Required action:
Only the pictures are to be left out; the listing itself is repeated exactly.

╭─ Extracted data

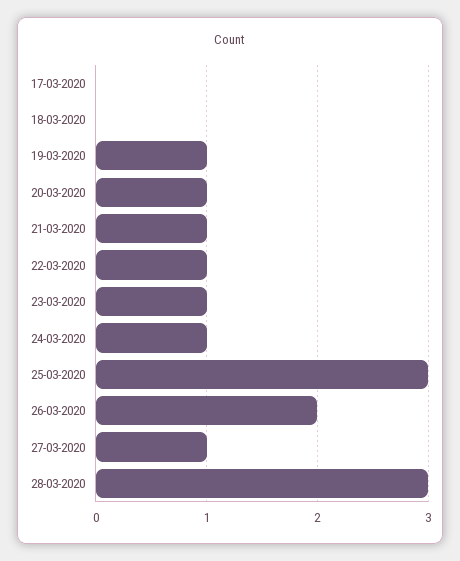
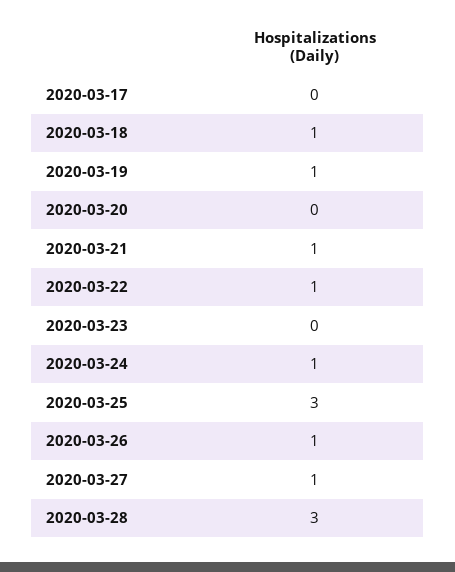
  {
    "17-03-2020": 0,
-   "18-03-2020": 0,
+   "18-03-2020": 1,
    "19-03-2020": 1,
-   "20-03-2020": 1,
+   "20-03-2020": 0,
    "21-03-2020": 1,
    "22-03-2020": 1,
-   "23-03-2020": 1,
+   "23-03-2020": 0,
    "24-03-2020": 1,
    "25-03-2020": 3,
-   "26-03-2020": 2,
+   "26-03-2020": 1,
    "27-03-2020": 1,
    "28-03-2020": 3
  }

╰─

Written solution:
  {
    "17-03-2020": 0,
-   "18-03-2020": 0,
+   "18-03-2020": 1,
    "19-03-2020": 1,
-   "20-03-2020": 1,
+   "20-03-2020": 0,
    "21-03-2020": 1,
    "22-03-2020": 1,
-   "23-03-2020": 1,
+   "23-03-2020": 0,
    "24-03-2020": 1,
    "25-03-2020": 3,
-   "26-03-2020": 2,
+   "26-03-2020": 1,
    "27-03-2020": 1,
    "28-03-2020": 3
  }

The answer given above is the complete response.